Seniors-to-Seniors Event Was Captivating!
Three dozen LLI members were held captive by five graduating Bard students. That should be the headline for the Bard Seniors-to-Seniors Zoom event April 6. The two-hour event in which students presented the senior projects Bard LLI had helped fund was that engrossing. Every year, LLI donates several thousand dollars in memory of Dean Stuart Stritzler-Levine to help graduating students finance their senior projects. In normal times, the event is held as a tea where we seniors ply the Bard seniors with brownies and pastries and learn about their work. In this pandemic year, the event was held on Zoom and the brownies and pastries were supplanted by a gift basket delivered to each of the students.
David Schein, Dean of Studies at Bard, and Nanci Kryzak, our LLI President, opened the meeting remembering how Dean Stritzler-Levine loved the program. “It was really his favorite.” After a welcome from Nanci, the floor was quickly ceded to the students.

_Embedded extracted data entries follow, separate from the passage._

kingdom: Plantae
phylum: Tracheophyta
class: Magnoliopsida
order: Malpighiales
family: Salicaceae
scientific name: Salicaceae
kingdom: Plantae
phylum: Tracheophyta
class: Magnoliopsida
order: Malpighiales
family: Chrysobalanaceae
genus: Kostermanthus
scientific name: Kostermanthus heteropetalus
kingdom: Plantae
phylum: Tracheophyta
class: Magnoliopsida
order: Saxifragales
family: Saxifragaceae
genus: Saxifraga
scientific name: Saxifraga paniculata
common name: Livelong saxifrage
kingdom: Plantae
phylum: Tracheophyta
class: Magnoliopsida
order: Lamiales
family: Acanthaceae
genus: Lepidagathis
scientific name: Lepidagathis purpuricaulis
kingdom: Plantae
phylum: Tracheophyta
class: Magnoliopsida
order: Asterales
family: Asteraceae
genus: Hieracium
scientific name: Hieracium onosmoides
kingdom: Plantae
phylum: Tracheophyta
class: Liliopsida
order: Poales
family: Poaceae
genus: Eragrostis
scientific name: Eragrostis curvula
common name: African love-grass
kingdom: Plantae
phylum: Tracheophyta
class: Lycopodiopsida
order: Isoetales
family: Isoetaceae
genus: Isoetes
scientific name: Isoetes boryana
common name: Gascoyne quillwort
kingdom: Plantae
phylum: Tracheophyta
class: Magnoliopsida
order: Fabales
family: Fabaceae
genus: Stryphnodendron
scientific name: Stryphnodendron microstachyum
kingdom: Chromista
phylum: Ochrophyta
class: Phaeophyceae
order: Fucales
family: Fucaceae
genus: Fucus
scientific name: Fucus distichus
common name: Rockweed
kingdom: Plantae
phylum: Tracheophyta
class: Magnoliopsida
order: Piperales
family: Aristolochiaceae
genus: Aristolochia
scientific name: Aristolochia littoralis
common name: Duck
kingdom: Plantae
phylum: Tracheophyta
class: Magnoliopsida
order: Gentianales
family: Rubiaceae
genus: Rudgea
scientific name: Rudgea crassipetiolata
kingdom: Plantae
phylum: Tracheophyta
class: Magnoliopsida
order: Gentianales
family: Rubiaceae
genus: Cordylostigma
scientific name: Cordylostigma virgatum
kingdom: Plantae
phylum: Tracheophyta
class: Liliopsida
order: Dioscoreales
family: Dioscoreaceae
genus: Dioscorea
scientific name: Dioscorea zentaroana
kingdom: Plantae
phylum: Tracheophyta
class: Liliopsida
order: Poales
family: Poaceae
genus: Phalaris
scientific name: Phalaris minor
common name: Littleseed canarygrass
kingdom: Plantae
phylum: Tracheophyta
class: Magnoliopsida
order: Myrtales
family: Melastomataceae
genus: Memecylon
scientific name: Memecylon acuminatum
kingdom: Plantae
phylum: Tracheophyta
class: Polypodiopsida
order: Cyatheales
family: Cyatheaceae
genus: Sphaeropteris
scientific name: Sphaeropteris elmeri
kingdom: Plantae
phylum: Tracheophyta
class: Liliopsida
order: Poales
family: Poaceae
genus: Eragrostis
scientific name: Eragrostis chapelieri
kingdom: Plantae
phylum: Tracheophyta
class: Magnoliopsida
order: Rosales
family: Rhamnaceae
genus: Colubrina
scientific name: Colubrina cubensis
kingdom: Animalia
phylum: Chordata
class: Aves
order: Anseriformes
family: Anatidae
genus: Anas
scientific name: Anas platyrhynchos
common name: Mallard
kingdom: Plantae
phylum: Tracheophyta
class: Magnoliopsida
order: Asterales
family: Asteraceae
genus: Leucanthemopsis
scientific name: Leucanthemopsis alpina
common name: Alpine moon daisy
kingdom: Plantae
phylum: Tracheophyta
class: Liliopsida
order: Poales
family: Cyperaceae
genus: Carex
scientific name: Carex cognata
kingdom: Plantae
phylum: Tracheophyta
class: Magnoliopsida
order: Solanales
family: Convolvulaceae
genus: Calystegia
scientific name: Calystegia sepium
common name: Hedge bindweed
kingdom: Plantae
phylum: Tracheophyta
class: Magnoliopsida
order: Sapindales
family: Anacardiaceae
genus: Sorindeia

Temple of Dendur in History
Conrad Clemens, a Middle Eastern studies major, created a podcast that examines the Temple of Dendur installation at the Metropolitan Museum of Art in NYC, in its many historical, political, and cultural implications. What is it doing at the Met? How was it removed from its home in Egypt? What stories are not told? Conrad said he chose the subject because he wanted to explore America’s relationship with Egypt. This ancient temple was endangered when the construction of the Aswan Dam threatened to submerge many cultural artifacts. Egyptian President Nasser and UNESCO organized the removal of many artifacts that would be lost when the dam was completed. The funding associated with the dam and the cultural removals became a cold war football with the USSR funding the dam and the United States funding the archaeological “rescue.” Lost in this public relations battle was the voice of the Nubian people displaced by the dam as well as their primacy in Egypt’s ancient history. Installed in the Sackler Wing of the Met, the Temple itself is treated as oriental exotica, a background for John Kerry to talk about airstrikes in Syria, and a die-in staged to draw attention to Sackler’s role in the opioid crisis. Clemens asks if we can see how settler colonialism pervades this history.
Women Senators in Albany
Charlotte Geisler is a major in global and international studies. She is working on a short documentary that explores the challenges of gender discrimination faced by women in the New York State Senate. She has interviewed six women, asking them a variety of questions: how they became involved in politics, what were the challenges in running, did they favor gender quotas as a solution to the underrepresentation of women, what is their worst nightmare, how can women become fearless? The film is framed as the story of a young woman lost in the woods who finds a phone, picks it up, and begins talking to the senators. Asked where we could see the movie, Charlotte said she expects to share it on Vimeo.
Black Portraits and Identity
Chris Minter, a studio arts major, is focused on Africana studies. He created a collection of paintings entitled “Primary Colors (A Beacon of Light)—Black Future Is Now.” These are stunning portraits clothed in bright primary colors. “In my paintings, I capture an image in a moment in time, while adding my perspective to the image’s future which embodies Black joy, Black creativity, and Black confidence.” Chris was chosen for a summer fellowship at the Philadelphia Museum of Art— the only person of color among the fellows. His extraordinary work was displayed at the Bard College Exhibition Center in Red Hook.
Pitch and Recall
Hadley Parum, a double major in psychology and music, experimented with learning what makes a moment in music uniquely its own or connects it to previously heard works. “Classical musicology,” she said, “relies on analyzing a written version of the music… but we may need to borrow from psychological work to understand what parts of hearing music are essential to forming the identity of the work.” Her project explored the relationships between hearing pitches and recalling words. When her subjects listened to several musical/verbal sequences, those who said they heard the same sound twice definitely recalled more of the associated words but, interestingly, 22% of the time, even those subjects who did not hear any sound said they thought they were hearing the same sound twice.
Complex Installation Art
Isaiah Schwartz, a studio arts major, created an installation called “Unfolding Weightlessness.” This kinetic installation incorporates sound, video, and physical objects. Light, cloth, and video soften the sharpness of the moving structure Isaiah created. He used stop motion video with real actors to create his animations. His installation was exhibited at the Bard College Exhibition Center in Red Hook.
The LLI members at the event found the presentations absolutely fascinating—the subjects, the process of development, and the students’ ways of thinking about them. It was a unique and inspiring opportunity.